Search code examples
logstashlogstash-groklogstash-configuration

Grok recreate timestamp and message


I'm trying to create a grok pattern for the following formats:

October 27, 2015 03:44: lorem created a new project "lorem / ipsum"
October 27, 2015 03:48: lorem created a new project "lorem / ipsum-cp"
October 27, 2015 18:38: john created a new project "john / playgroud"
October 27, 2015 18:42: joseph created a new project "joseph / test-ci"

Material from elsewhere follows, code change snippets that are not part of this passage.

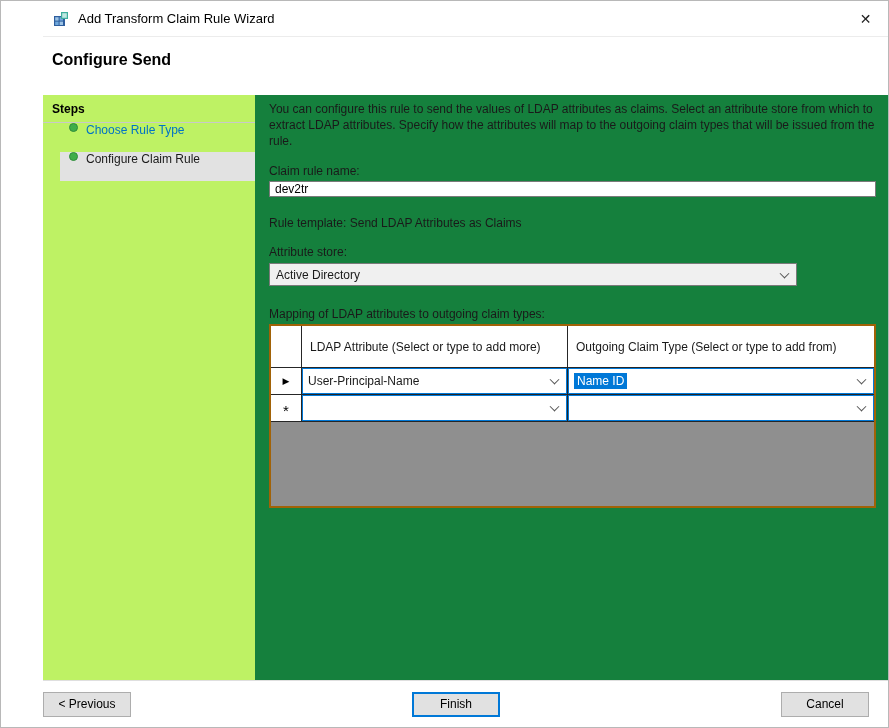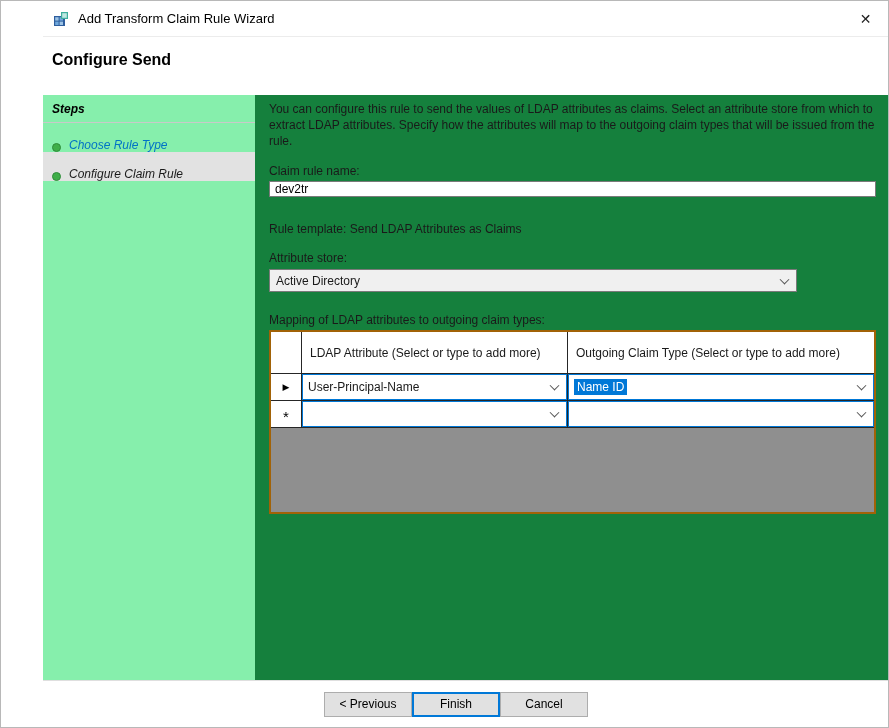--- a/index.html
+++ b/index.html
@@ -37,32 +37,32 @@
     flex: 0 0 58px;
     padding: 14px 16px 0 9px;
     font-size: 16px; font-weight: bold; color: #000;
   }
 
   
   .content { flex: 1 1 auto; display: flex; min-height: 0; }
 
   .sidebar {
     flex: 0 0 212px; width: 212px;
-    background: #86efac;
-    font-style: italic;
+    background: #bef264;
   }
   .steps-header {
     font-weight: bold; font-size: 12px; color: #000;
     padding: 7px 10px 6px 9px;
     border-bottom: 1px solid #c9c9c9;
   }
   .step-item {
-    display: flex; align-items: flex-end;
+    display: flex; align-items: flex-start;
     height: 29px; padding-left: 9px; gap: 8px;
     cursor: pointer;
+    margin-left: 17px;
   }
   .step-item.active { background: #e2e2e2; }
   .dot {
     width: 9px; height: 9px; border-radius: 50%;
     background: #3fae49; border: 1px solid #2f8c3a;
     flex: 0 0 9px;
   }
   .step-item.link .step-label { color: #0072c6; }
   .step-item.active .step-label { color: #1a1a1a; }
 
@@ -73,21 +73,21 @@
   }
   .desc { margin: 0; line-height: 16px; color: #1a1a1a; }
 
   .field-label { margin-top: 15px; }
   .text-input {
     margin-top: 3px; width: 100%; height: 16px;
     border: 1px solid #7a7a7a; background: #fff;
     font-family: inherit; font-size: 12px; color: #000;
     padding: 2px 5px; outline: none;
   }
-  .rule-template { margin-top: 25px; }
+  .rule-template { margin-top: 19px; }
 
   .combo {
     height: 23px; display: flex; align-items: center;
     position: relative; padding: 0 22px 0 6px;
     cursor: pointer;
   }
   .store-combo {
     margin-top: 4px; width: 528px;
     background: #f0f0f0; border: 1px solid #7a7a7a; align-items: center;
   }
@@ -134,22 +134,22 @@
   }
   .cell-combo .chev { border-color: #555; }
   .hl { background: #0078d7; color: #ffffff; padding: 1px 3px; }
   .filler { grid-column: 1 / 4; background: #8f8f8f; }
 
   
   .footer {
     flex: 0 0 47px;
     border-top: 1px solid #dfdfdf;
     background: #ffffff;
-    display: flex; align-items: center; justify-content: center;
-    padding-right: 19px; 
+    display: flex; align-items: center; justify-content: space-between;
+    padding-right: 19px; gap: 13px;
   }
   .btn {
     width: 88px; height: 25px;
     background: #e1e1e1; border: 1px solid #adadad;
     font-family: inherit; font-size: 12px; color: #000;
     cursor: pointer;
   }
   .btn.default { border: 2px solid #0078d7; }
 </style>
 </head>
@@ -204,21 +204,21 @@
         <span class="combo-text">Active Directory</span>
         <span class="chev"></span>
       </div>
 
       <div class="field-label mapping-label">Mapping of LDAP attributes to outgoing claim types:</div>
 
       
       <div class="grid">
         <div class="gh corner"></div>
         <div class="gh">LDAP Attribute (Select or type to add more)</div>
-        <div class="gh">Outgoing Claim Type (Select or type to add more)</div>
+        <div class="gh">Outgoing Claim Type (Select or type to add from)</div>
 
         <div class="gm">
           <span class="row-arrow">▶</span>
         </div>
         <div class="gc">
           <div class="cell-combo">
             <span>User-Principal-Name</span>
             <span class="chev"></span>
           </div>
         </div>

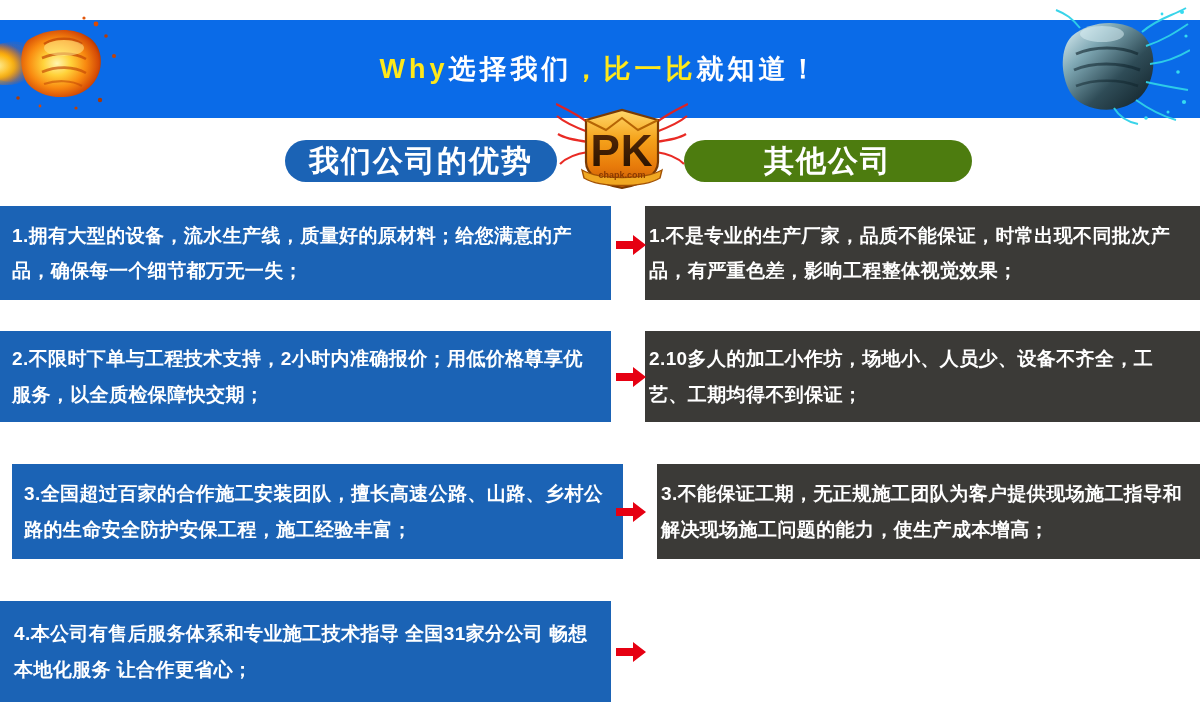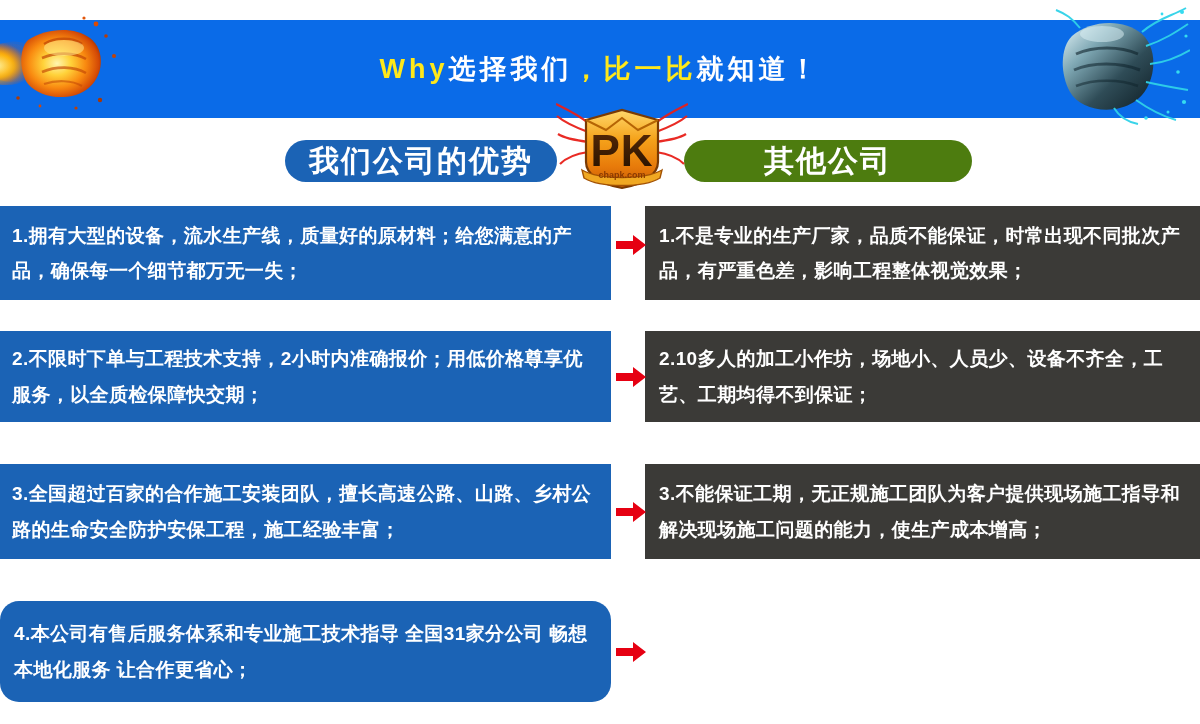--- a/index.html
+++ b/index.html
@@ -124,21 +124,21 @@
   .box-left {
     left: 0;
     width: 611px;
     background: #1b63b5;
     padding: 0 14px 0 12px;
   }
   .box-right {
     left: 645px;
     width: 555px;
     background: #3b3a37;
-    padding: 0 14px 0 14px;
+    padding: 0 14px 0 4px;
   }
   .box p { margin: 0; width: 100%; }
 
   .arrow {
     position: absolute;
     left: 614px;
     width: 34px;
     z-index: 3;
     display: flex;
     align-items: center;
@@ -146,27 +146,27 @@
   }
 
   
   #row1 { top: 206px; height: 94px; }
   #row1 .box { height: 94px; }
 
   #row2 { top: 331px; height: 91px; }
   #row2 .box { height: 91px; }
 
   #row3 { top: 464px; height: 95px; }
-  #row3 .box { height: 95px; }
+  #row3 .box { height: 95px; margin-left: 12px; }
 
   #row4 { top: 601px; height: 101px; }
   #row4 .box { height: 101px; }
 
   
-  #row4 .box-left { padding-left: 14px; border-radius: 19px; }
+  #row4 .box-left { padding-left: 14px; }
   #row4 .box-left p { text-indent: 0; }
 </style>
 </head>
 <body>
 
 <div class="page">
 
   <div class="banner">
 
     <div class="banner-title">

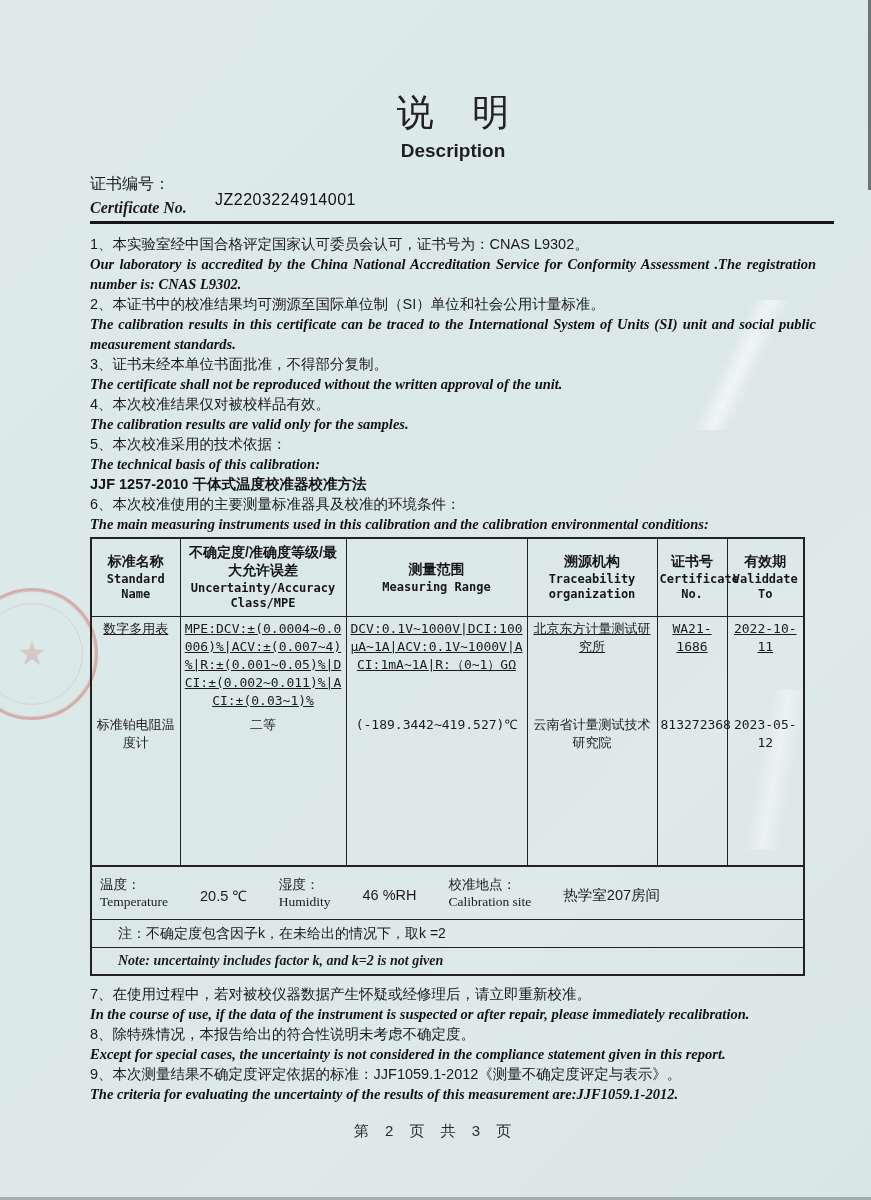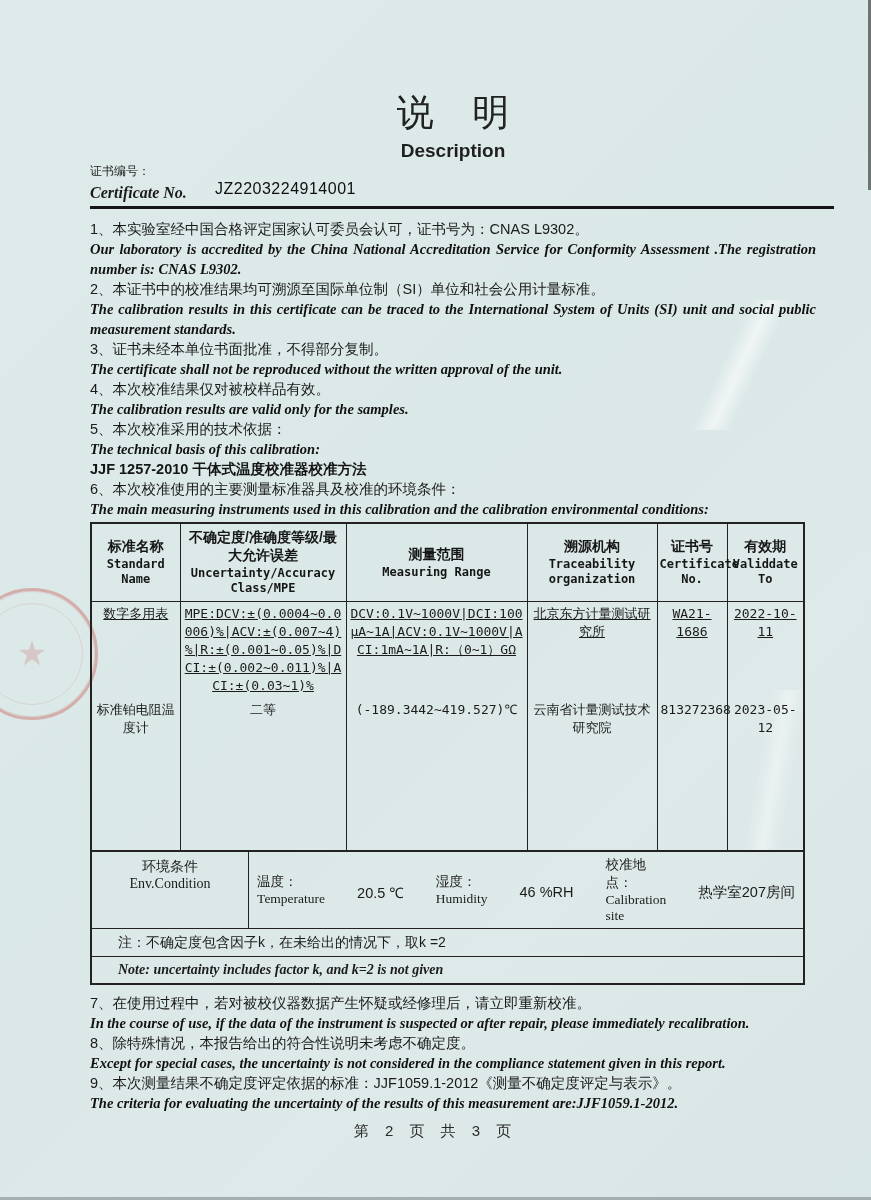--- a/index.html
+++ b/index.html
@@ -19,21 +19,21 @@
     background:linear-gradient(100deg,transparent 44%,rgba(255,255,255,.4) 52%,transparent 60%);}
   .edge-right{position:absolute;top:0;right:0;width:3px;height:190px;background:rgba(20,20,20,.55);}
   .edge-bottom{position:absolute;left:0;bottom:0;width:100%;height:3px;background:rgba(60,70,70,.35);}
 
   .content{position:absolute;left:90px;top:88px;width:726px;}
 
   .title-cn{text-align:center;font-size:37px;letter-spacing:14px;font-weight:500;color:#222;margin:0 0 2px 0;padding-left:14px;}
   .title-en{text-align:center;font-size:19px;font-weight:bold;color:#1f1f1f;margin:0 0 0 0;}
 
   .cert-block{position:relative;border-bottom:3px solid #151515;width:744px;padding-bottom:4px;margin-bottom:10px;}
-  .cert-label-cn{font-size:12px;margin:1px 0 4px 0;}
+  .cert-label-cn{font-size:16px;margin:12px 0 4px 0;}
   .cert-label-en{font-family:"Liberation Serif",serif;font-style:italic;font-weight:bold;font-size:16px;margin:0;}
   .cert-number{position:absolute;left:125px;top:17px;font-size:16px;letter-spacing:.5px;color:#101010;}
 
   .clause{margin:0;}
   .clause .cn{font-size:14.5px;line-height:20px;margin:0;color:#1a1a1a;}
   .clause .en{font-family:"Liberation Serif",serif;font-style:italic;font-weight:bold;
     font-size:14.5px;line-height:20px;margin:0;text-align:justify;color:#111;}
   .clause .extra{font-size:14.5px;font-weight:bold;line-height:20px;margin:0;color:#151515;}
 
   
@@ -184,24 +184,20 @@
             <td>二等</td>
             <td class="mono">(-189.3442~419.527)℃</td>
             <td>云南省计量测试技术研究院</td>
             <td class="serifnum">813272368</td>
             <td class="serifnum">2023-05-12</td>
           </tr>
         </tbody>
       </table>
 
       <div class="env-row">
-        <div class="env-label">
-          <p class="cn">环境条件</p>
-          <p class="en">Env.Condition</p>
-        </div>
         <div class="env-rest">
           <div class="env-pair">
             <p class="cn">温度：</p>
             <p class="en">Temperature</p>
           </div>
           <div class="env-val">20.5 ℃</div>
           <div class="env-pair">
             <p class="cn">湿度：</p>
             <p class="en">Humidity</p>
           </div>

I couldn't find a single expression to match the full date, so I did the following:

grok {
    match => { "message" => "%{MONTH:month}%{SPACE}%{NUMBER:day}, %{YEAR:year}%{SPACE}%{HOUR:hour} %{NUMBER:minute}"}
}

Thus creating a set of fields for all of the parts of the datetime stamp. Now I was wandering what would be the best way to deal with the rest of the line and to recreate a timestamp.

I was considering using a mutate to join all of the fields together and parse it through the date filter but should I rewrite the message parameter to only the rest of the line? Like lorem created a new project "lorem / ipsum" or leave it untouched to reflect the original line?


Solution

  • To put the rest of the line into a field, use GREEDYDATA at the end of your pattern:

     %{GREEDYDATA:remainder}
    

    Since I'm putting the leading data into a new field, I'll usually put the remainder back into the 'message' field:

     %{GREEDYDATA:message}
    

    which also requires the 'overwrite' parameter to be set on the grok{}.

    There are a couple of ways to get a single date. One in, as you suggested, combining them in logstash:

    mutate {
       add_field => {
          "myDateField" => "%{myMonth} %{myDay} %{myYear}"
       }
    }
    

    Then you'd need a matching pattern for the date{} filter.

    If you only want the one date field, then there's little reason to make all the little fields (month, day, year). Use a grok pattern that pulls everything you want into one field:

    ^(?<myDateField>[^:]+):
    

    ("from the beginning of the line, everything that's not a colon goes into a field called myDateField")

    Another comment: if you always have a single space between patterns, don't use %{SPACE}. This is easier to read:

    %{YEAR:year} %{HOUR:hour}
    

    Though if you might have multiple spaces, or other types of whitespace, then do use %{SPACE}.